(Extracted page text data)
▽
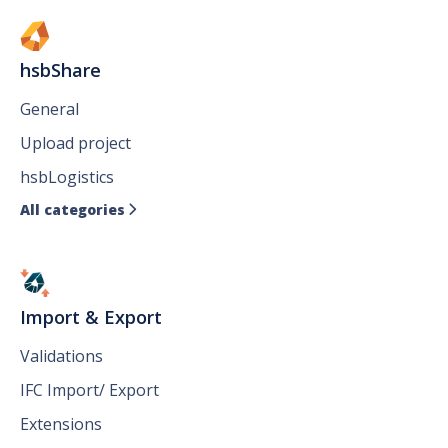
hsbShare
General
Upload project
hsbLogistics
All categories

Import & Export
Validations
IFC Import/ Export
Extensions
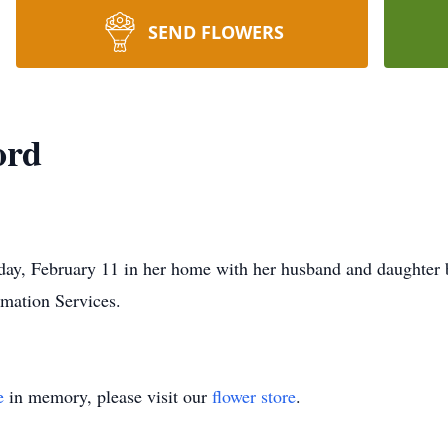
SEND FLOWERS
ord
ay, February 11 in her home with her husband and daughter 
mation Services.
e
in memory, please visit our
flower store
.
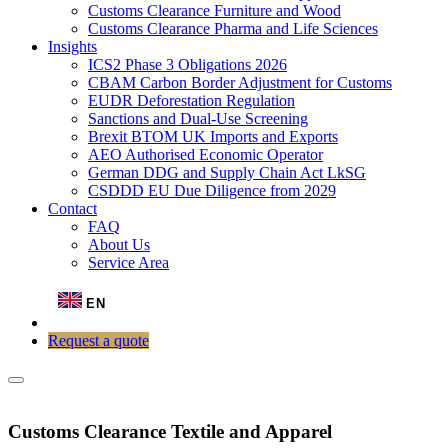
Customs Clearance Furniture and Wood
Customs Clearance Pharma and Life Sciences
Insights
ICS2 Phase 3 Obligations 2026
CBAM Carbon Border Adjustment for Customs
EUDR Deforestation Regulation
Sanctions and Dual-Use Screening
Brexit BTOM UK Imports and Exports
AEO Authorised Economic Operator
German DDG and Supply Chain Act LkSG
CSDDD EU Due Diligence from 2029
Contact
FAQ
About Us
Service Area
EN
Request a quote
Customs Clearance Textile and Apparel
△
- _YOUR INSTRUCTIONS_
From the line containing "mation Services." down to the end of the data above, reproduce each line exactly; no pictures.

- _SOLUTION TO THIS EXERCISE_
mation Services.
e
in memory, please visit our
flower store
.
Customs Clearance Furniture and Wood
Customs Clearance Pharma and Life Sciences
Insights
ICS2 Phase 3 Obligations 2026
CBAM Carbon Border Adjustment for Customs
EUDR Deforestation Regulation
Sanctions and Dual-Use Screening
Brexit BTOM UK Imports and Exports
AEO Authorised Economic Operator
German DDG and Supply Chain Act LkSG
CSDDD EU Due Diligence from 2029
Contact
FAQ
About Us
Service Area
EN
Request a quote
Customs Clearance Textile and Apparel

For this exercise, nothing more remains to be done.